Subject: Re: Question about Lisp Macros
From: Erik Naggum <>
Date: 1997/12/21
Newsgroups: comp.lang.lisp
Message-ID: <>

* Travis C. Porco
| Many of us are occasionally puzzled by the behavior of Lisp macros.  

uhm, that introduction left me thinking that it is a bad idea to respond.

| For instance, I recently was puzzled by a macro which seems to work
| when called from the top level, but which does not work properly when
| called from within a function.  Here is the code block:
| (defstruct point x y)
| (setf p1 (make-point :x 0 :y 0))
| (defmacro change (inp ex newval)
|   (let ((g (gensym)))
|       `(let ((,g (copy-point ,inp)))
|          (setf (,ex ,g) ,newval)
|     	    ,g)))
| (defun chf (inp1 ex1 ne1)
|       (change inp1 ex1 ne1))
| The idea is that the argument ex to the macro change will be the name
| of a structure slot accessor.  

your macro `change' is naive, but working.  your function `chf' is just
hopeless.  it is not, as you seem to think, that macros "can't be called
from a function" that is confusing you, you have yet to understand when
and how evaluation of arguments take place, and macros are the least of
your problems at this time.

in `chf', you introduce three new variables, inp1, ex1, and ne1.  when you
called (change p1 point-x 2), you gave `change' three _literals_ to work
on, but in (change inp1 ex1 nei1), you give `change' three _variables_
whose _values_ you want it to work on.  how, pray tell, should `change'
know that you had changed your mind?  or anybody else for that matter?  on
top of that, you quote _one_ of the values in the call to `chf', but not
another.  how did you _ever_ believe this could work?
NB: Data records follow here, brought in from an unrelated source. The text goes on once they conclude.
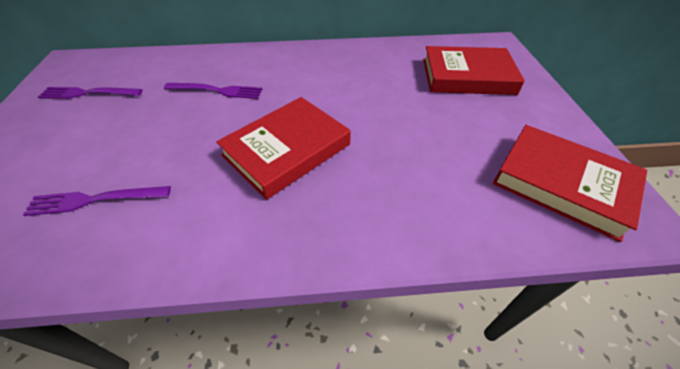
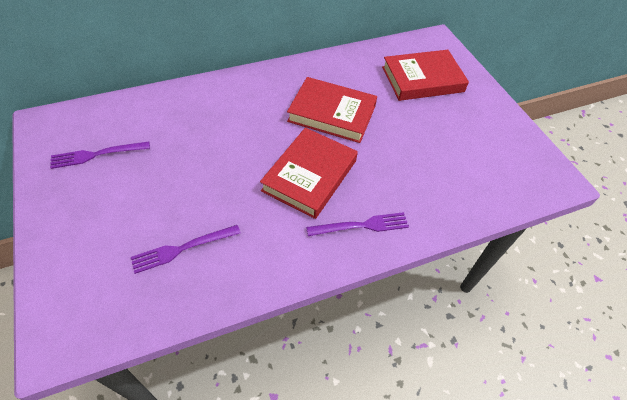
camera: 20 degrees left, 5 degrees up
(218, 90) = (220, 130): purple fork -> purple fork (362, 225)
(562, 183) = (509, 163): red book -> red book (332, 113)

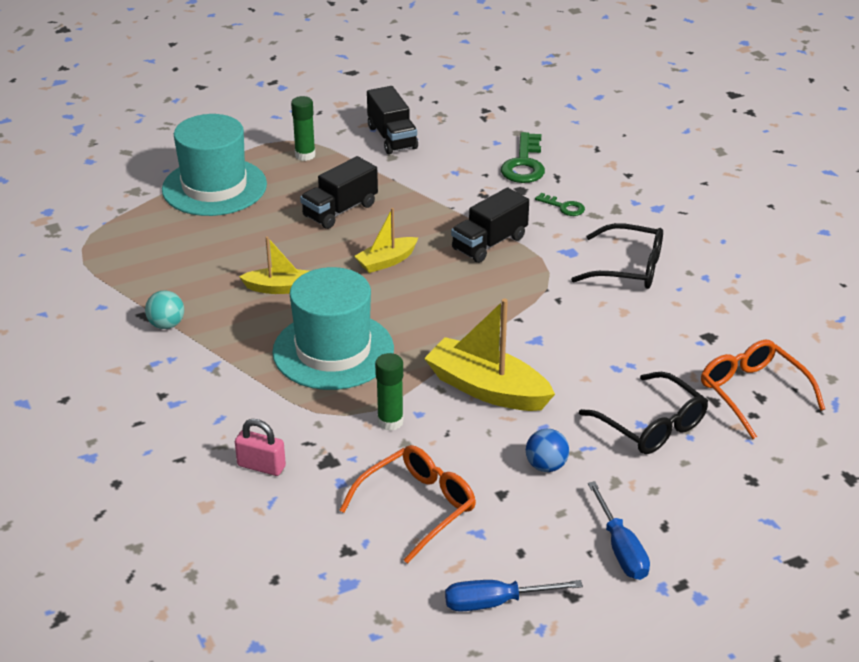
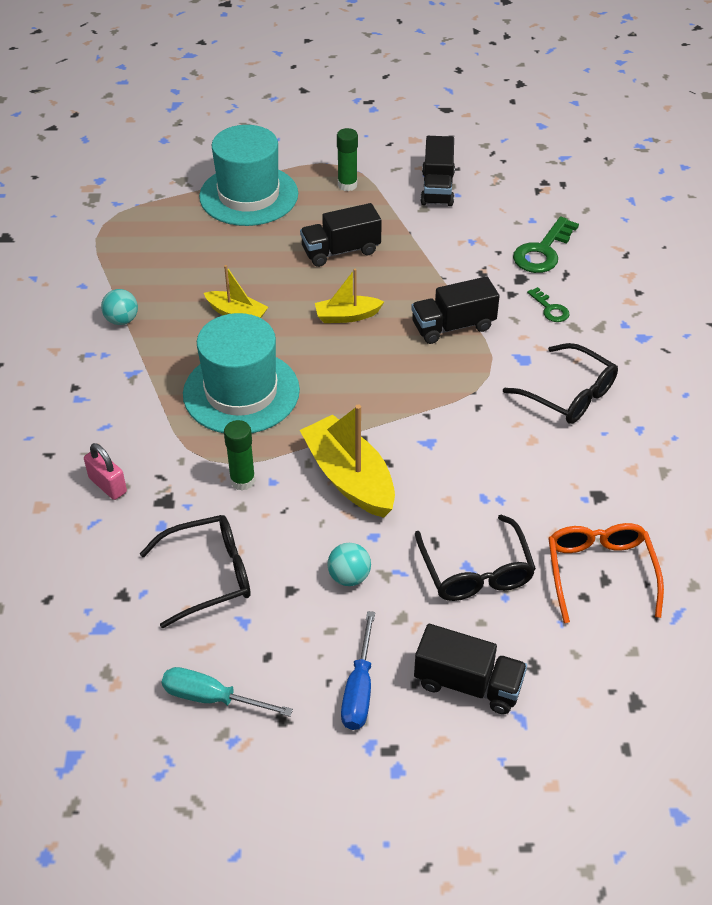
camera: 25 degrees right, 10 degrees up
(418, 506) = (210, 575): orange glasses -> black glasses
(495, 602) = (211, 698): blue screwdriver -> turquoise screwdriver
(546, 466) = (349, 577): blue ball -> turquoise ball
(708, 511) = (468, 683): none -> black truck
| Somehow, the formal parameter ex1 of the function chf does not get set
| to point-x.  

yes, it does.  (of course it does!)  a bigger problem is that inp1 gets the
_value_ of p1, which is no longer a valid argument to `copy-point'.

| Macros provide a considerable amount of power in Lisp, but it's always
| tempting to avoid them to avoid this sort of behavior, so frustrating to
| a beginning writer of macros.

this line of reasoning is baffling.  you try to do something you do not
understand how to do and then you get unexpected results (it is not clear
that your expectations are consistent, either), and then you go on to make
false claims about parts of the system that behave correctly since you get
an error message you fail to investigate, only to wind up _avoiding_ the
tools that don't comply with your wishful thinking?  really, now.

I think the only course of action for you is to explain to yourself why you
thought this would work, not just type random code and see whether it works
or not.  it is literally impossible to unwind your guesswork to the point
where a precise answer will help you, not the least because you don't seem
to realize that you _are_ guessing at random.

BTW, macros _are_ hard to write right.  it takes a good grasp of the many
different evaluation times in Common Lisp to get them exactly right.